| WHAT TO DO |
Drop all pictures and repeat exactly the lines from the line holding "text [150, 150, 1090, 666]" through the end of the records.

____

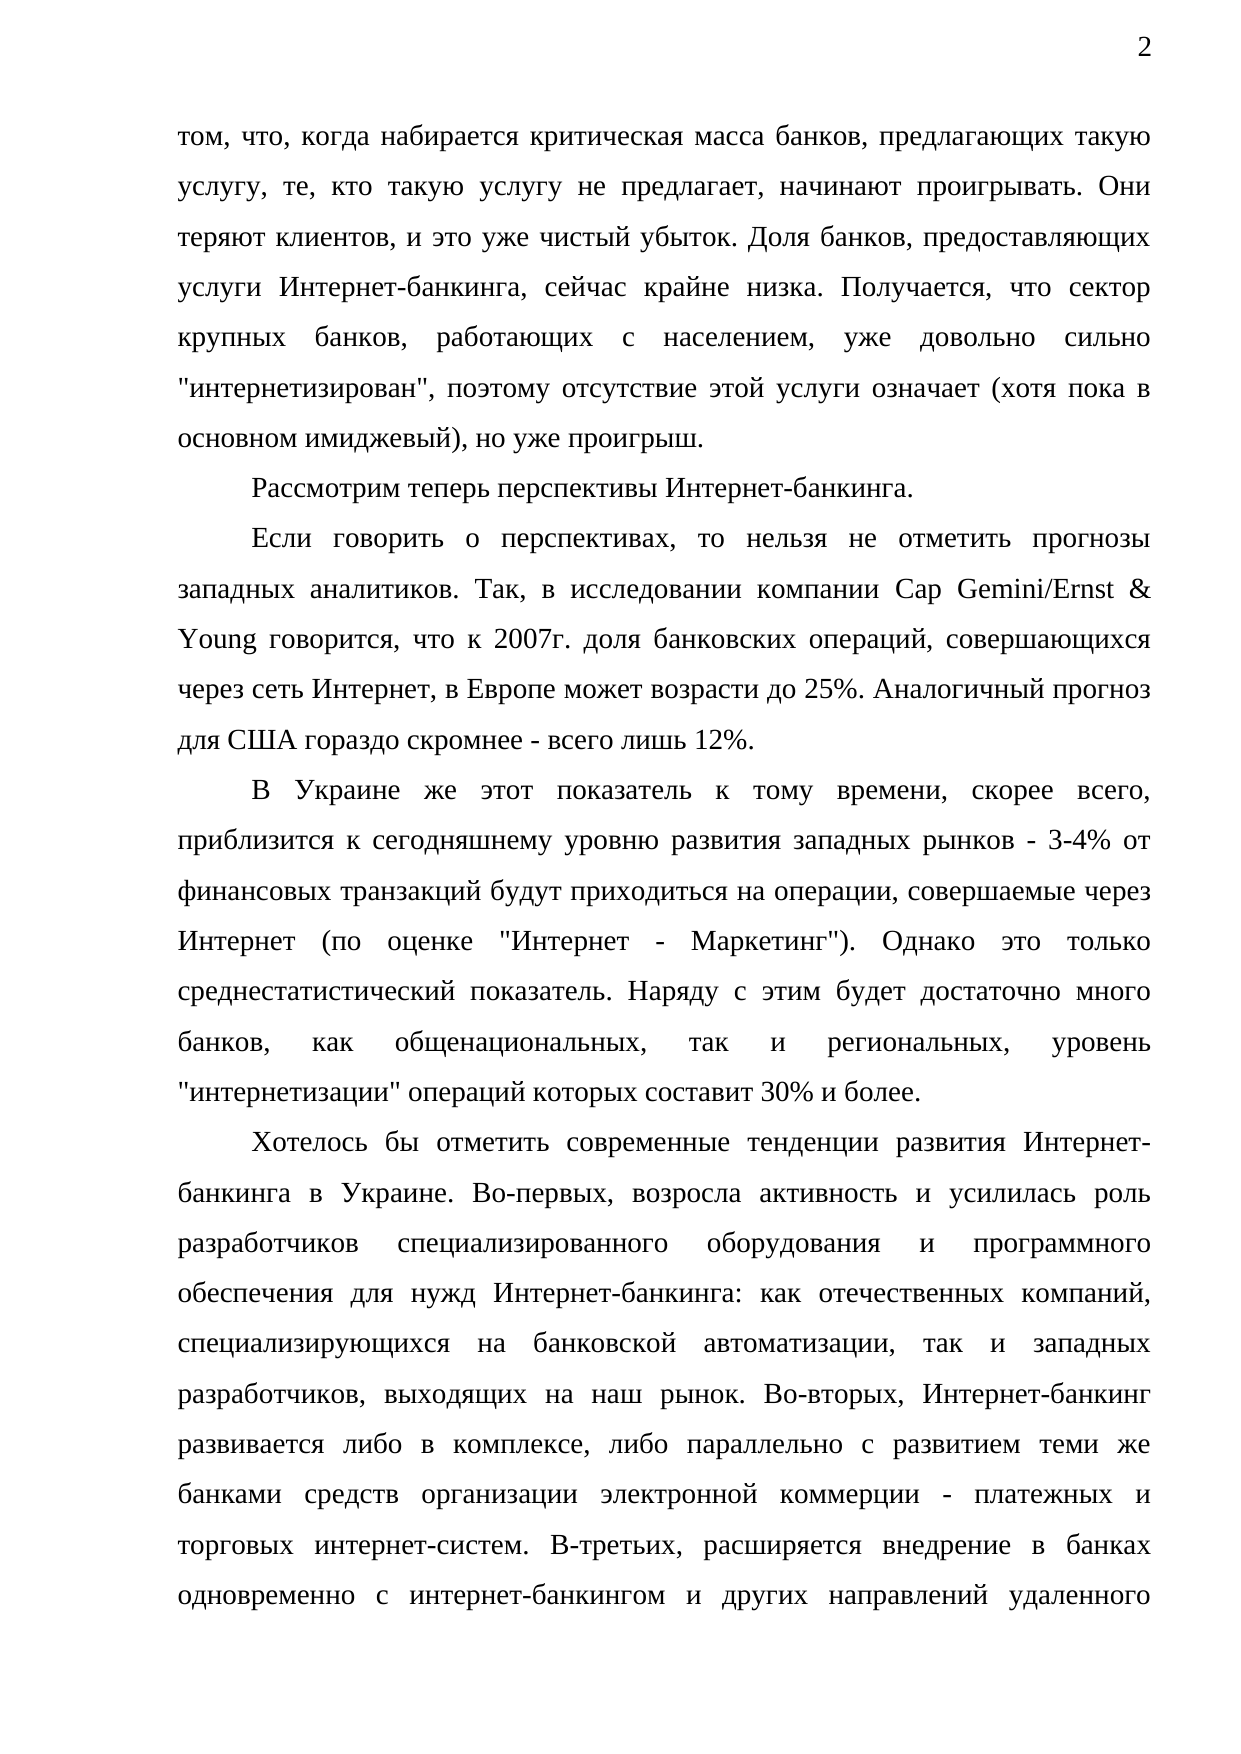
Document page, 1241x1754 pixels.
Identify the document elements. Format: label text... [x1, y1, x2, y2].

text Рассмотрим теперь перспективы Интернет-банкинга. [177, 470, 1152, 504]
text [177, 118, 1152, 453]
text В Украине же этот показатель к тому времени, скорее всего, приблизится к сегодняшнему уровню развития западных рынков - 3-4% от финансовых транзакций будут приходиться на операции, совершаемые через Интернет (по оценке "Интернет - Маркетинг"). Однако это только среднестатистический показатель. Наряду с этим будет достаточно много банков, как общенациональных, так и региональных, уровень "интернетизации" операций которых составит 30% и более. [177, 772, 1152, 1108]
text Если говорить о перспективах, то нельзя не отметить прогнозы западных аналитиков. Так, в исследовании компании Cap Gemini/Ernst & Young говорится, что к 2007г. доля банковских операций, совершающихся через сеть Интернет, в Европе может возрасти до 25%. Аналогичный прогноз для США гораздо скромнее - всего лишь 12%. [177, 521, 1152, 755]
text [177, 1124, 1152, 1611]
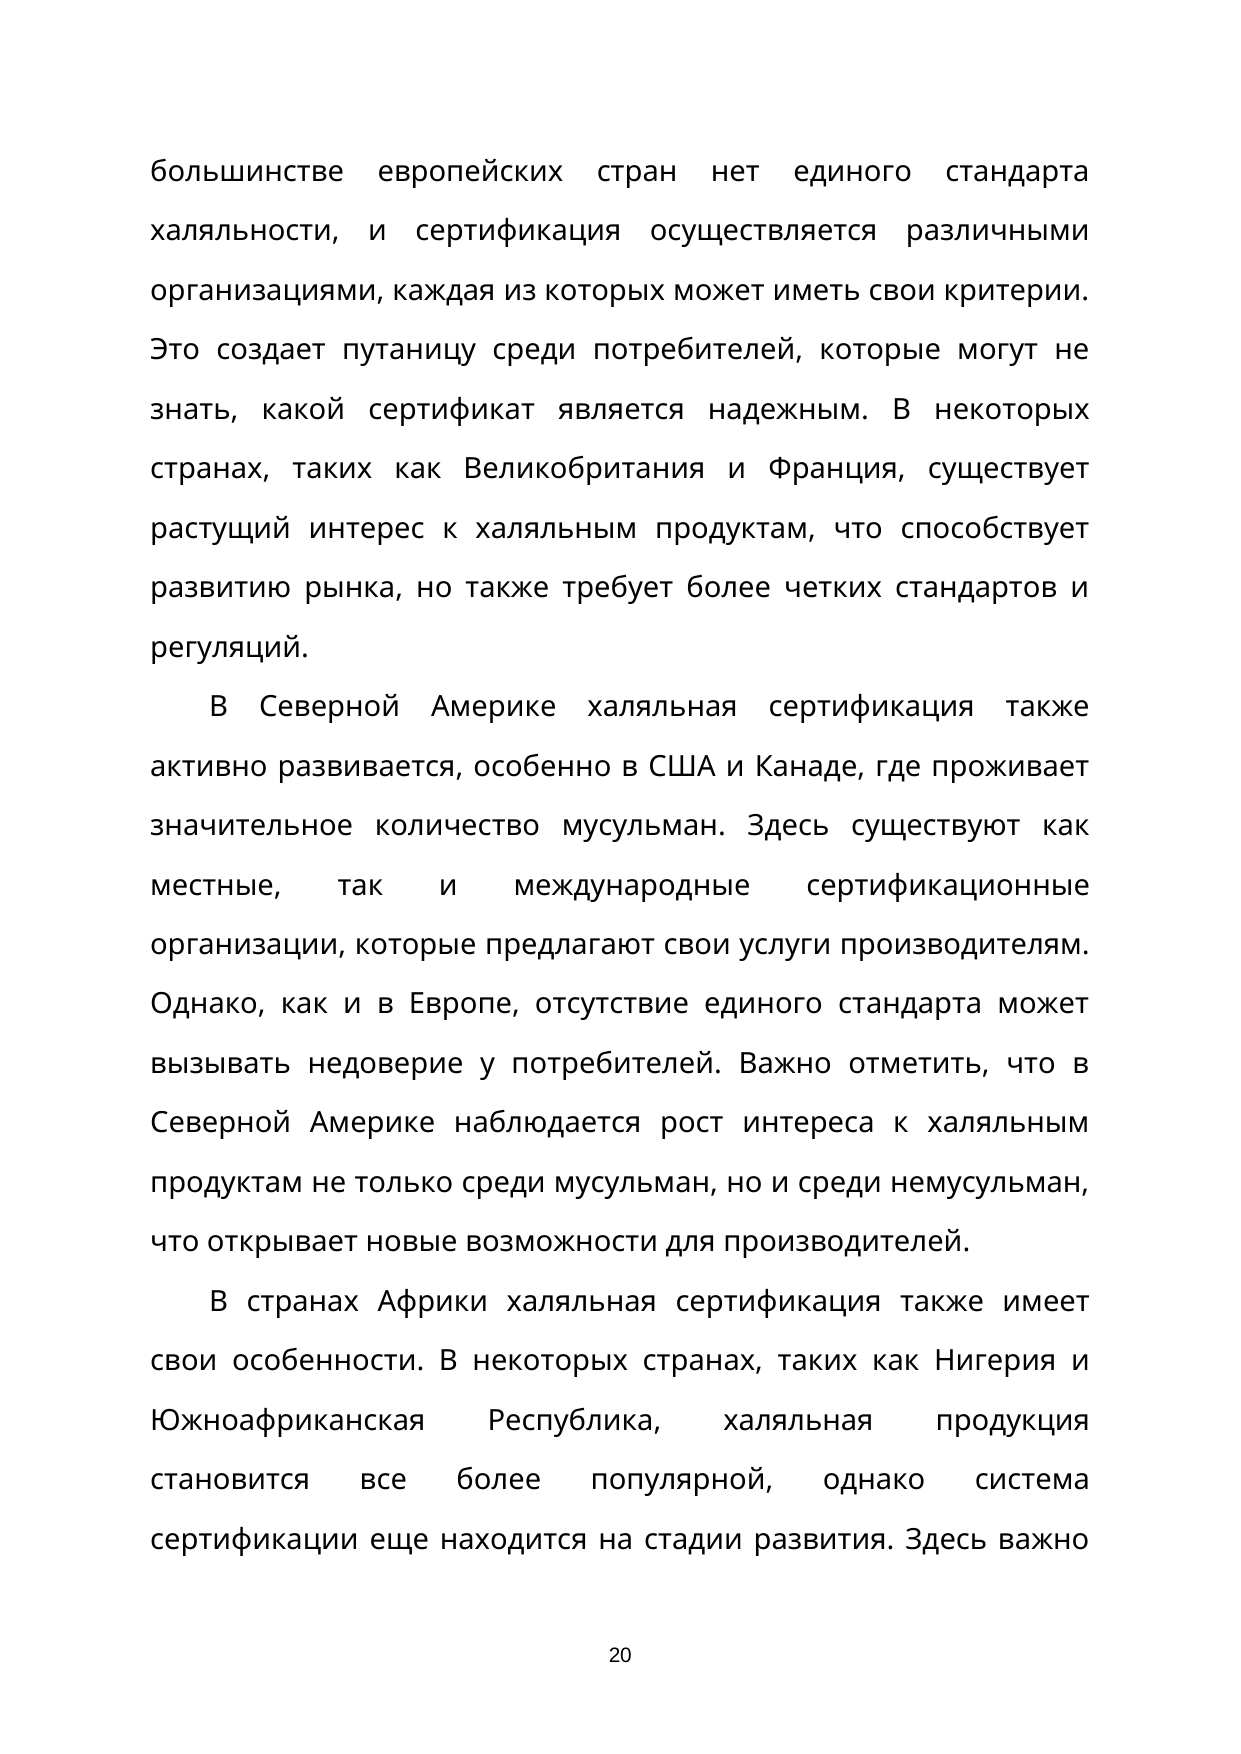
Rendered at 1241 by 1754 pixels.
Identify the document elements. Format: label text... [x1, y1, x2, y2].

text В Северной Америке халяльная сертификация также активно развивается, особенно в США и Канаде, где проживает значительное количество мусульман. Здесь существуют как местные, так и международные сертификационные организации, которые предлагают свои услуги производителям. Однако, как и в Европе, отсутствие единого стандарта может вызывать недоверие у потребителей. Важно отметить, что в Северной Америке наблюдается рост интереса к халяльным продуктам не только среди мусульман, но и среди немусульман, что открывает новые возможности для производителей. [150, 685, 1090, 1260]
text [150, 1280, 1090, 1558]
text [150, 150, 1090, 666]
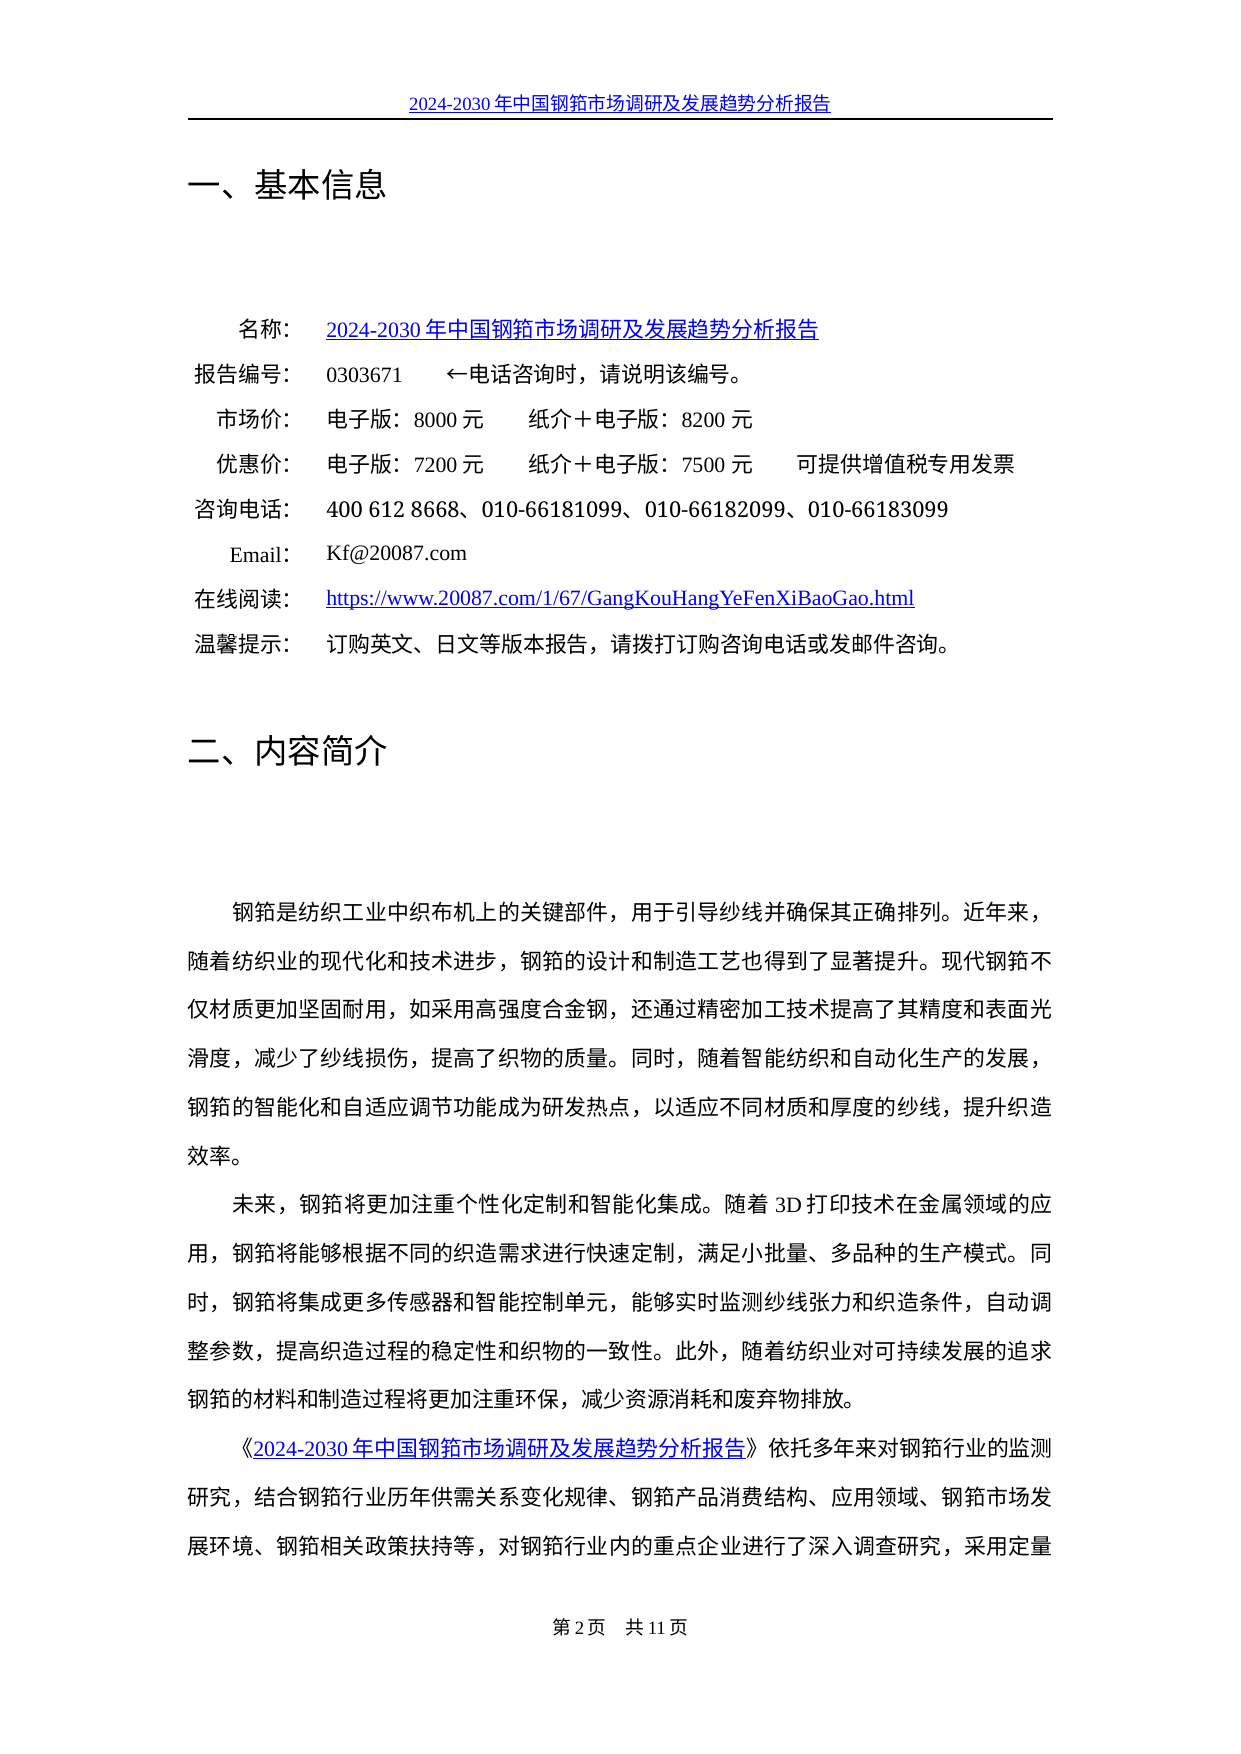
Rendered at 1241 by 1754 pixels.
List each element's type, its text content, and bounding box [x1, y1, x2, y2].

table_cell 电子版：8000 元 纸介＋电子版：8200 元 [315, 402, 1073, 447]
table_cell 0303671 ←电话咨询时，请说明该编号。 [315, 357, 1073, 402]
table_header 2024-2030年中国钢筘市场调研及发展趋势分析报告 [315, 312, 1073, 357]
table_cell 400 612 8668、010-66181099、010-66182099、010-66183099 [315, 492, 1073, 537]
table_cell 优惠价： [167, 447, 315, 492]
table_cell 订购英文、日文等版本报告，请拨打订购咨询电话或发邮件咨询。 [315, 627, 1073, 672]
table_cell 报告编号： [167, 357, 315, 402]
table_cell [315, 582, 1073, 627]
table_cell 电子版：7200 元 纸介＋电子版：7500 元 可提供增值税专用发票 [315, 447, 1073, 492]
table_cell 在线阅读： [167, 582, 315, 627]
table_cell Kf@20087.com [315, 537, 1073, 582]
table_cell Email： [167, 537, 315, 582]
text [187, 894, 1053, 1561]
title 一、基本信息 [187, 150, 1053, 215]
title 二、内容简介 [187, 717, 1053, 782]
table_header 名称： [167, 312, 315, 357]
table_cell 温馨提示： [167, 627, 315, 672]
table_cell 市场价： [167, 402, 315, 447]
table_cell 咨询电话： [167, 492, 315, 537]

____

| ANSWER |
text [150, 150, 1090, 666]
Rendered at 1241 by 1754 pixels.
List each element's type, its text content, and bounding box [x1, y1, x2, y2].

table_cell 电子版：8000 元 纸介＋电子版：8200 元 [315, 402, 1073, 447]
table_cell 0303671 ←电话咨询时，请说明该编号。 [315, 357, 1073, 402]
table_header 2024-2030年中国钢筘市场调研及发展趋势分析报告 [315, 312, 1073, 357]
table_cell 400 612 8668、010-66181099、010-66182099、010-66183099 [315, 492, 1073, 537]
table_cell 优惠价： [167, 447, 315, 492]
table_cell 订购英文、日文等版本报告，请拨打订购咨询电话或发邮件咨询。 [315, 627, 1073, 672]
table_cell 报告编号： [167, 357, 315, 402]
table_cell [315, 582, 1073, 627]
table_cell 电子版：7200 元 纸介＋电子版：7500 元 可提供增值税专用发票 [315, 447, 1073, 492]
table_cell 在线阅读： [167, 582, 315, 627]
table_cell Kf@20087.com [315, 537, 1073, 582]
table_cell Email： [167, 537, 315, 582]
text [187, 894, 1053, 1561]
title 一、基本信息 [187, 150, 1053, 215]
title 二、内容简介 [187, 717, 1053, 782]
table_header 名称： [167, 312, 315, 357]
table_cell 温馨提示： [167, 627, 315, 672]
table_cell 市场价： [167, 402, 315, 447]
table_cell 咨询电话： [167, 492, 315, 537]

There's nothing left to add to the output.